Mechanical design of a novel MEMS resonant sensor for monitoring in-plane magnetic fields

Abstract

We present the mechanical design of a novel MEMS-based magnetic field sensor with optical sensing for monitoring in-plane magnetic fields. It has a diamond-shaped resonator composed by four polysilicon beams (198 × 12 × 2.25 µm), an aluminum loop (957 × 8 × 0.7 µm) and two mirrors (31 × 32 × 0.7 µm), which are designed considering the Sandia Ultra-planar Multi-level MEMS Technology process. The sensor exploits Lorentz force to detect different components of in-plane magnetic fields, which are related with the mirrors displacements.
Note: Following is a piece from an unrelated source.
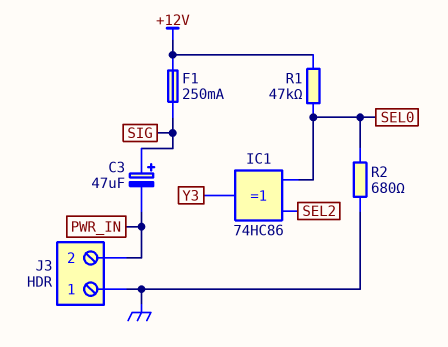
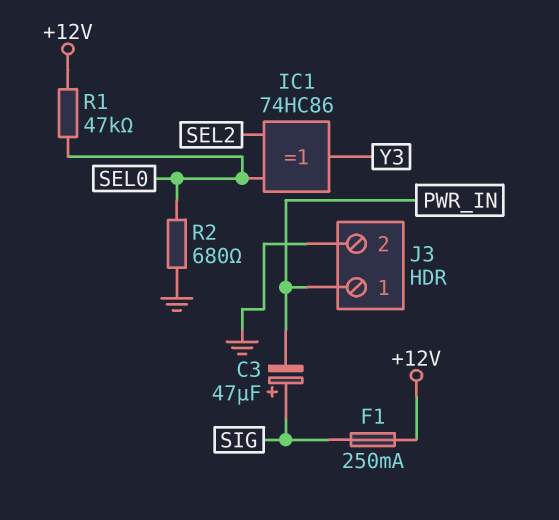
J3 pin 1: GND -> PWR_IN
J3 pin 2: PWR_IN -> GND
Analytical models are developed to predict the damping, resonant frequency, and mirrors displacements caused by temperature shifts. In addition, Castigliano's second theorem is used to obtain an analytical model of the mirrors displacements at resonance as a function of in-plane magnetic fields with inclination angles from 0 to 360° and electrical currents. The results of the analytical models agree well with those determined by finite element method models. The sensor operates at resonant frequency of 33.6 kHz, a quality factor of 98, a power consumption of 259 mW and a sensitivity of 259 nm·mTź1. This sensor design could have potential applications in non-destructive testing of ferromagnetic materials.